En la actualidad, nadie duda de la necesidad de que el sistema educativo esté adaptado a las demandas sociales. Sin embargo, una de las claves se encuentra en dar respuesta al qué y al cómo conseguirlo a través de la educación formal. Cada vez nos bombardean más con aplicaciones tecnológicas, recursos metodológicos, plataformas de gestión educativa… basadas en una supuesta innovación que únicamente responde a planteamientos mercantilistas. Cuando se indaga en dichos recursos, gran parte de ellos se fundamentan en el alarde y la instantaneidad, dejando de lado elementos más básicos (y si, tradicionales) como la lectura comprensiva, la escritura o el razonamiento crítico. Da esa sensación de que para 'avanzar' hay que renunciar a lo más básico, algo que carece de toda lógica. Es evidente que los avances metodológicos y educativos, empleados adecuadamente y con la disponibilidad de los recursos pertinentes, pueden ser de gran ayuda al docente, pero eso no ha de traducirse en priorizar la búsqueda de logros excesivamente ambiciosos y vistosos, de cara a la galería, sobre la generación de un aprendizaje sustancial para todos y todas.
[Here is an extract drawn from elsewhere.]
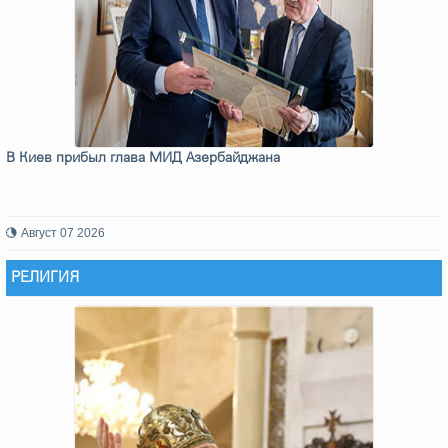
В Киев прибыл глава МИД Азербайджана
Август 07 2026
РЕЛИГИЯ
Personalmente, me sorprende, a la vez que me entristece, ver cómo cada comienzo de curso se inician verdaderas campañas de marketing educativo, bajo lemas más que cuestionables, para que los padres y madres lleven a sus hijos a ese colegio y no a otros, lo cual es todavía más inicuo cuando es necesario pagar cuotas mensuales/anuales, algo que genera más sesgo y discriminación. Es importante volver a lo esencial, entendiendo el aula como un espacio en el que el alumnado encuentre calma, reflexión, interacción con los demás, aprendizaje sobre diversidad de ámbitos… a través de la participación en proyectos y tareas que, si bien puede que no sean las más espectaculares de cara a la galería, favorecen que el estudiante genere su identidad y desarrolle habilidades interpersonales, resuelva problemas conectados con la responsabilidad ciudadana y se adapte a diferentes circunstancias y desafíos. Todo ello ha de respetar, intencionadamente, el principio más universal de aprendizaje, que, aunque parezca muy manido, no siempre se cumple, que es que las propuestas educativas que se propongan ayuden a reducir las desigualdades sociales y culturales del alumnado, brindando a todos los estudiantes la oportunidad de tener un futuro (y presente) mejor.
A menudo se priorizan enfoques metodológicos complejos que pueden desviar la atención de lo verdaderamente importante: comprensión profunda de textos y mensajes, capacidad de síntesis de información, búsqueda y selección de la misma, establecimiento de códigos éticos para trabajar en grupo, asunción de responsabilidades individuales en las tareas, desarrollo de diferentes puntos de vista en debates/seminarios, trabajo de la alfabetización informacional y tecnológica, desarrollo de la autonomía y de la autorregulación de la tareas, favorecimiento de la toma de decisiones, estimulación de la capacidad, comunicativa, colaborativa, creativa…, en definitiva, elementos educativos que, aunque no sean tan vistos y espectaculares, garantizan el verdadero desarrollo integral del estudiante.
En definitiva, en ocasiones para avanzar en educación, lo más conveniente, y sensato, es volver a lo básico, a lo fundamental, a lo esencial.